ThoughtSphere Builds A Data Lake For Clinical Trials

By Allison Proffitt 

August 2, 2017 | Our old ways of connecting to data are dead, Sudeep Pattnaik told me over lunch in Miami last January. We need a new way of connecting.

The key question when managing data volume, is “How do I act in a timely way?” Pattnaik explained when we met at the Summit for Clinical Ops Executives (SCOPE). It’s a universal question, but Pattnaik and another Quintiles alumnus, Pankaj Manon, wanted to create a solution specifically for clinical research.

The two co-founded ThoughtSphere. Pattnaik serves as CEO; Manon is CTO. They formally launched the company about a year ago.

At its heart, ThoughtSphere is a data lake, an architecture meant to collect vast pools of data from varied sources, and it’s licensed as software-as-a-service. It’s a data management model favored by companies like Google and Facebook. ThoughtSphere, though, is focusing on clinical research data.

Pattnaik has years of experience working with clinical data, and he saw plenty of pharmas and CROs using different vendors for different parts of the pipeline. The volume and variety of clinical study data that needs to be managed by sponsors, sites, and CRO—both structured and unstructured—makes a data lake an ideal model, Pattnaik believes.

“The biggest challenge is when you spend lots of money to keep up to date with everything that’s going on,” he said. “For example, all the data entry systems—EDC, CTMS, etc.—there are various vendors involved. The Medidatas of the world, Oracles of the world, etc. None of [their data outputs] play nice.”

ThoughtSphere supports source-system agnostic data ingest, obviating cumbersome programming for each eClinical system. Sponsors and CROs can get the benefits of accessing all clinical data regardless of its format, including CTMS, lab, imaging,           and safety data in near real-time.

ThoughtSphere doesn’t transform the data when it comes into the lake, transformation happens for specific use-cases and according to usage pattern. The ThoughtSphere deep learning engine watches how users use their data and adjusts accordingly. “We let customers define their own transformation,” Pattnaik said.

“While ingesting the data… we do not have pre-defined way to connect things,” he said. “You know the way people used to connect through data warehouses? Where you build a large, pre-defined structure then bring the data from various sources?... We do not do that in the data lake technology. We bring data as-is. We do not connect it.”
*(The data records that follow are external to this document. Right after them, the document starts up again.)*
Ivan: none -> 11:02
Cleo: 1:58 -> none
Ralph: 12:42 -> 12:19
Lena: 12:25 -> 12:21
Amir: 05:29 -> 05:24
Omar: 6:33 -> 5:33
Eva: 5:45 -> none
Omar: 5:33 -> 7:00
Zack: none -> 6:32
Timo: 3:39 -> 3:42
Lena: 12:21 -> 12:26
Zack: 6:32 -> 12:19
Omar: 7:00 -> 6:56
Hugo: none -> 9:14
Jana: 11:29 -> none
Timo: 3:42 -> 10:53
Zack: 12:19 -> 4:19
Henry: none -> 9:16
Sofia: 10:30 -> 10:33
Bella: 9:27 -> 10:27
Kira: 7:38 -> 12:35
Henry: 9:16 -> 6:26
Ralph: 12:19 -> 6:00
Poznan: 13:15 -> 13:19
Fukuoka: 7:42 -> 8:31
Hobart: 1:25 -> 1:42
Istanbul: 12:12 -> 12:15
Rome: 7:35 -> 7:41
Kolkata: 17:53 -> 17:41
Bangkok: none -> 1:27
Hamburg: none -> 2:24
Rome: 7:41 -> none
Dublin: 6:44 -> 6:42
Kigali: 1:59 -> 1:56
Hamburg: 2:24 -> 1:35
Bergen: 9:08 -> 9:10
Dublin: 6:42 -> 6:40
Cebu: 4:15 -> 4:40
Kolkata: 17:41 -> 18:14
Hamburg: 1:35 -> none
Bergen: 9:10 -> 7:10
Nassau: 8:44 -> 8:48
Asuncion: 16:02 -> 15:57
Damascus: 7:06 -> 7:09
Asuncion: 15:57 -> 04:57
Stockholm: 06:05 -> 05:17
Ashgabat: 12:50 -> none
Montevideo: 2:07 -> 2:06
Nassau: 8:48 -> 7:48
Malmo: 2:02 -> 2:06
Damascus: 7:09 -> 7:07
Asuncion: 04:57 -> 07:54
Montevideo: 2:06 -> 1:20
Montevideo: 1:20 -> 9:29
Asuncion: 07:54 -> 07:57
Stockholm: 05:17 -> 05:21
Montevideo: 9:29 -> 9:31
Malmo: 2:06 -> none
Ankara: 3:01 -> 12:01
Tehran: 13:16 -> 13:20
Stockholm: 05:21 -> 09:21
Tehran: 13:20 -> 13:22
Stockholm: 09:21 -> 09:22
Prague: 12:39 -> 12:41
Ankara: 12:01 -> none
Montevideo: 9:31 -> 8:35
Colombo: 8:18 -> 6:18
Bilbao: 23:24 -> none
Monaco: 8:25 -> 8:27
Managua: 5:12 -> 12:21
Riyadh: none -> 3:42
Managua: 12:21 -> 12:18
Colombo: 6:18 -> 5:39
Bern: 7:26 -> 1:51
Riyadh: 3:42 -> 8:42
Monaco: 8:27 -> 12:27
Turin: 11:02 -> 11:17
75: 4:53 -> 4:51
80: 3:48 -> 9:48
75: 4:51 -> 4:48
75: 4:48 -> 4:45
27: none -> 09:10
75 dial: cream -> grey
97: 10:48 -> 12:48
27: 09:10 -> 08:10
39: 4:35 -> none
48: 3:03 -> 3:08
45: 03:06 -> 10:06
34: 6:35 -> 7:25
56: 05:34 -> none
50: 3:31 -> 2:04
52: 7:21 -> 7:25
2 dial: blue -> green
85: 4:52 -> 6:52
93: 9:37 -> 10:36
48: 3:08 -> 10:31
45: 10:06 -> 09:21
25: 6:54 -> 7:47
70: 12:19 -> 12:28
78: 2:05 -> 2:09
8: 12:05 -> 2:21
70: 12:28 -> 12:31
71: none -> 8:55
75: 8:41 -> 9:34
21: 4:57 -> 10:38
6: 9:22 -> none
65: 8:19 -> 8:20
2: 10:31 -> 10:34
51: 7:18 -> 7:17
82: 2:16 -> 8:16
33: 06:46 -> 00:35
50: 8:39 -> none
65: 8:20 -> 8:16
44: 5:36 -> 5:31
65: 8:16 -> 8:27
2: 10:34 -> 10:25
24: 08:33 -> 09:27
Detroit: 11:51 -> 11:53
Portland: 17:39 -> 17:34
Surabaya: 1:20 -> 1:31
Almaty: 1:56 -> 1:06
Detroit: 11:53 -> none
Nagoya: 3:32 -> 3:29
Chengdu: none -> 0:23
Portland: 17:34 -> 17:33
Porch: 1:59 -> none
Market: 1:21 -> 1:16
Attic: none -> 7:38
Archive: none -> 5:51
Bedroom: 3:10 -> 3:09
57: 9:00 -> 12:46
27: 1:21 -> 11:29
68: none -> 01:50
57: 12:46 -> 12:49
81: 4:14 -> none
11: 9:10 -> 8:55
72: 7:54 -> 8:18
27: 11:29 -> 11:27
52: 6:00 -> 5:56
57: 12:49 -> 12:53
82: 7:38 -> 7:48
Instead, ThoughtSphere’s mapping algorithm engine runs on top of the data lake, recording how users are using the data, and then making predictions for new incoming data. Ultimately, what everyone is after is to have a standardized structure so they do not have to do study-specific analytics and visualization, Pattnaik argues. For that you need a standardized dataset.

“What our engine does is convert the data on the fly to a standardized dataset,” Pattnaik explains. “As a customer, you can define your own standard; you can convert the data into that.” It doesn’t take long for the ThoughtSphere system to start doing most of the heavy lifting for you, Pattnaik said. “The more you use the system, after the third or fourth study in the system, almost 80-90% of things come automatically mapped and standardized.”

Product Suite

Three products currently make up the ThoughtSphere suite. ClinDAP is the underlying platform. It can be independently deployed in enterprise fashion for data visualization. ClinDAP’s data visualization tools can be used by sponsors, sites, and CROs. Pulling from all of the data in the lake, ClinDAP gives sponsors insight into how their CROs are performing, and it empowers sites and CROs to track their milestones without any data aggregation steps.

ClinACT is ThoughtSphere’s risk-based monitoring tool that supports RBM analytics and

visualizations. The tool has two modules: Analytics only or the full-function Risk module. The full tool helps with planning, monitoring strategy, source data verification and review, assignment of clinical activities, adjust key risk indicators during a study, set threshold-based alerts based on those risk indicators, and integrate subject data cleanliness indicators and holistic subject review.

ThoughtSphere has recently added trigger functionality to both ClinDAP and ClinACT alerting users to medical issues in lab data or study-specific risk triggers users can set, as well as notification enhancements for central monitoring to speed communication, query resolution, and issue management between CRA and site.

SPACE is the company’s Site Payment And Contracting Environment, its financial and trial life cycle management tool. SPACE handles site payment, contracting, and budgets. For payments, data originates with the sites and flows into ClinACT. Sponsors define payment milestones, and—for sites that are submitting data of the highest quality—they’ll get near real-time payment, Pattnaik said.

Sponsors can launch a ThoughtSphere product by study or across the organization’s portfolio. An advanced visualization tool is in the works; Pattnaik says a platform-agnostic visualization and analytics tool should be available in the fall.

ThoughtSphere has announced a few customers publicly and is working with several others, Pattnaik said. “Customers are seeing the benefits!”